* WRITTEN EXERCISE
Write out the following data line by line, changing nothing.

Stored data:
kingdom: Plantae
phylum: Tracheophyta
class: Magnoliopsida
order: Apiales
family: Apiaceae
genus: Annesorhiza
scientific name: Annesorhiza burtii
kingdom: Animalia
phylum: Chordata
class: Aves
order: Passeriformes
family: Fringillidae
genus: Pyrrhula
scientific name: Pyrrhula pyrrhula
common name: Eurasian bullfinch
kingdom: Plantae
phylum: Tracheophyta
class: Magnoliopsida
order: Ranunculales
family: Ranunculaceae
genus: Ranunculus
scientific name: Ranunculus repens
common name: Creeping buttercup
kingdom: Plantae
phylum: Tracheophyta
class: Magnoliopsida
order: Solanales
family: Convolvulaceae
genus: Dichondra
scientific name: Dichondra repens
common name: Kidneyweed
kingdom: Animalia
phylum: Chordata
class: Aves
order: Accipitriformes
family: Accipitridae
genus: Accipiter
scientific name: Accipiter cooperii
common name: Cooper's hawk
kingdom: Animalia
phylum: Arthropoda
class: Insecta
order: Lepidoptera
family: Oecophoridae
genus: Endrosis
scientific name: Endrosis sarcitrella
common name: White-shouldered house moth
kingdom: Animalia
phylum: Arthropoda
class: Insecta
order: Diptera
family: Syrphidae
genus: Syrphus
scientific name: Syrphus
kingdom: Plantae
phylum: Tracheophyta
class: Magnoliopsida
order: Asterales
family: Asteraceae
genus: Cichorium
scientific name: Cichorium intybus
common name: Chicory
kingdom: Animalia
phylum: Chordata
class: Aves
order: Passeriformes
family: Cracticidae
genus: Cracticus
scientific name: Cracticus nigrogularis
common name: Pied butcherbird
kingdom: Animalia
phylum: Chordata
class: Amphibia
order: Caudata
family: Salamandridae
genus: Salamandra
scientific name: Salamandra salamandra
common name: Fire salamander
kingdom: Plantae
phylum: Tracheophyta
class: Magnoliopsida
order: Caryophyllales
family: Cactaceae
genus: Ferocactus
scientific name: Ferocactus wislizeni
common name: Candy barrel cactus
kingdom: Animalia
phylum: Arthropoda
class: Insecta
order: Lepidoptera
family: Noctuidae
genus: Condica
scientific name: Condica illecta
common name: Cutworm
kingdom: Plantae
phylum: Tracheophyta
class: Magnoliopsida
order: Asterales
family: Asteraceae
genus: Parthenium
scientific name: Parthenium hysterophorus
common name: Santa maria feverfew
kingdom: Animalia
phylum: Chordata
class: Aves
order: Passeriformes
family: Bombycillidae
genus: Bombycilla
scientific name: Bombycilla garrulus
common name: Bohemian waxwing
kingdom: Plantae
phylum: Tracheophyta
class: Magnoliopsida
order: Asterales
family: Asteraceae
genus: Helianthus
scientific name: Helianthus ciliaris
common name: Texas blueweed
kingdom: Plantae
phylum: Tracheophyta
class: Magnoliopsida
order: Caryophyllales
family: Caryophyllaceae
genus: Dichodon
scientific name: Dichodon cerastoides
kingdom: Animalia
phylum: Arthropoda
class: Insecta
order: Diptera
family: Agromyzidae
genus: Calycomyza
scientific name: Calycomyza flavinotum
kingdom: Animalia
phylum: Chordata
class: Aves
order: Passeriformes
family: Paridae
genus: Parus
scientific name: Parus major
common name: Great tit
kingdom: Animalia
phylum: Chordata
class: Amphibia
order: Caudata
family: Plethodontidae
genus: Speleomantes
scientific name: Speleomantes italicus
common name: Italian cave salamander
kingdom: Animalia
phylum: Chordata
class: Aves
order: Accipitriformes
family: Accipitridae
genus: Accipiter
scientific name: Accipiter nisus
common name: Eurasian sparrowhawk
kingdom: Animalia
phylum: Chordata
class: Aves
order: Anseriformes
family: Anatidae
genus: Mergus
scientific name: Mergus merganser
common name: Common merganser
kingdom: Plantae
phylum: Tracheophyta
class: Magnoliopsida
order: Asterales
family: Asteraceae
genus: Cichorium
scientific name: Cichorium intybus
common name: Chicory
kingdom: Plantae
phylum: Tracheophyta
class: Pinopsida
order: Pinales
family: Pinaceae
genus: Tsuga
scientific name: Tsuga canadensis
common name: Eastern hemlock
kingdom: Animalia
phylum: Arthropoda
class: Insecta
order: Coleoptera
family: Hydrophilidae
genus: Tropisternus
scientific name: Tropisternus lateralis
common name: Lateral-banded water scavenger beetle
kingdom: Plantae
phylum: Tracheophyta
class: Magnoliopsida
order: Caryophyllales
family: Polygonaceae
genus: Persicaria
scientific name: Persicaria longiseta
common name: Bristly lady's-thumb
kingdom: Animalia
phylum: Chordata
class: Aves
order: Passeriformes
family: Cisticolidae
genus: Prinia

* ANSWER
kingdom: Plantae
phylum: Tracheophyta
class: Magnoliopsida
order: Apiales
family: Apiaceae
genus: Annesorhiza
scientific name: Annesorhiza burtii
kingdom: Animalia
phylum: Chordata
class: Aves
order: Passeriformes
family: Fringillidae
genus: Pyrrhula
scientific name: Pyrrhula pyrrhula
common name: Eurasian bullfinch
kingdom: Plantae
phylum: Tracheophyta
class: Magnoliopsida
order: Ranunculales
family: Ranunculaceae
genus: Ranunculus
scientific name: Ranunculus repens
common name: Creeping buttercup
kingdom: Plantae
phylum: Tracheophyta
class: Magnoliopsida
order: Solanales
family: Convolvulaceae
genus: Dichondra
scientific name: Dichondra repens
common name: Kidneyweed
kingdom: Animalia
phylum: Chordata
class: Aves
order: Accipitriformes
family: Accipitridae
genus: Accipiter
scientific name: Accipiter cooperii
common name: Cooper's hawk
kingdom: Animalia
phylum: Arthropoda
class: Insecta
order: Lepidoptera
family: Oecophoridae
genus: Endrosis
scientific name: Endrosis sarcitrella
common name: White-shouldered house moth
kingdom: Animalia
phylum: Arthropoda
class: Insecta
order: Diptera
family: Syrphidae
genus: Syrphus
scientific name: Syrphus
kingdom: Plantae
phylum: Tracheophyta
class: Magnoliopsida
order: Asterales
family: Asteraceae
genus: Cichorium
scientific name: Cichorium intybus
common name: Chicory
kingdom: Animalia
phylum: Chordata
class: Aves
order: Passeriformes
family: Cracticidae
genus: Cracticus
scientific name: Cracticus nigrogularis
common name: Pied butcherbird
kingdom: Animalia
phylum: Chordata
class: Amphibia
order: Caudata
family: Salamandridae
genus: Salamandra
scientific name: Salamandra salamandra
common name: Fire salamander
kingdom: Plantae
phylum: Tracheophyta
class: Magnoliopsida
order: Caryophyllales
family: Cactaceae
genus: Ferocactus
scientific name: Ferocactus wislizeni
common name: Candy barrel cactus
kingdom: Animalia
phylum: Arthropoda
class: Insecta
order: Lepidoptera
family: Noctuidae
genus: Condica
scientific name: Condica illecta
common name: Cutworm
kingdom: Plantae
phylum: Tracheophyta
class: Magnoliopsida
order: Asterales
family: Asteraceae
genus: Parthenium
scientific name: Parthenium hysterophorus
common name: Santa maria feverfew
kingdom: Animalia
phylum: Chordata
class: Aves
order: Passeriformes
family: Bombycillidae
genus: Bombycilla
scientific name: Bombycilla garrulus
common name: Bohemian waxwing
kingdom: Plantae
phylum: Tracheophyta
class: Magnoliopsida
order: Asterales
family: Asteraceae
genus: Helianthus
scientific name: Helianthus ciliaris
common name: Texas blueweed
kingdom: Plantae
phylum: Tracheophyta
class: Magnoliopsida
order: Caryophyllales
family: Caryophyllaceae
genus: Dichodon
scientific name: Dichodon cerastoides
kingdom: Animalia
phylum: Arthropoda
class: Insecta
order: Diptera
family: Agromyzidae
genus: Calycomyza
scientific name: Calycomyza flavinotum
kingdom: Animalia
phylum: Chordata
class: Aves
order: Passeriformes
family: Paridae
genus: Parus
scientific name: Parus major
common name: Great tit
kingdom: Animalia
phylum: Chordata
class: Amphibia
order: Caudata
family: Plethodontidae
genus: Speleomantes
scientific name: Speleomantes italicus
common name: Italian cave salamander
kingdom: Animalia
phylum: Chordata
class: Aves
order: Accipitriformes
family: Accipitridae
genus: Accipiter
scientific name: Accipiter nisus
common name: Eurasian sparrowhawk
kingdom: Animalia
phylum: Chordata
class: Aves
order: Anseriformes
family: Anatidae
genus: Mergus
scientific name: Mergus merganser
common name: Common merganser
kingdom: Plantae
phylum: Tracheophyta
class: Magnoliopsida
order: Asterales
family: Asteraceae
genus: Cichorium
scientific name: Cichorium intybus
common name: Chicory
kingdom: Plantae
phylum: Tracheophyta
class: Pinopsida
order: Pinales
family: Pinaceae
genus: Tsuga
scientific name: Tsuga canadensis
common name: Eastern hemlock
kingdom: Animalia
phylum: Arthropoda
class: Insecta
order: Coleoptera
family: Hydrophilidae
genus: Tropisternus
scientific name: Tropisternus lateralis
common name: Lateral-banded water scavenger beetle
kingdom: Plantae
phylum: Tracheophyta
class: Magnoliopsida
order: Caryophyllales
family: Polygonaceae
genus: Persicaria
scientific name: Persicaria longiseta
common name: Bristly lady's-thumb
kingdom: Animalia
phylum: Chordata
class: Aves
order: Passeriformes
family: Cisticolidae
genus: Prinia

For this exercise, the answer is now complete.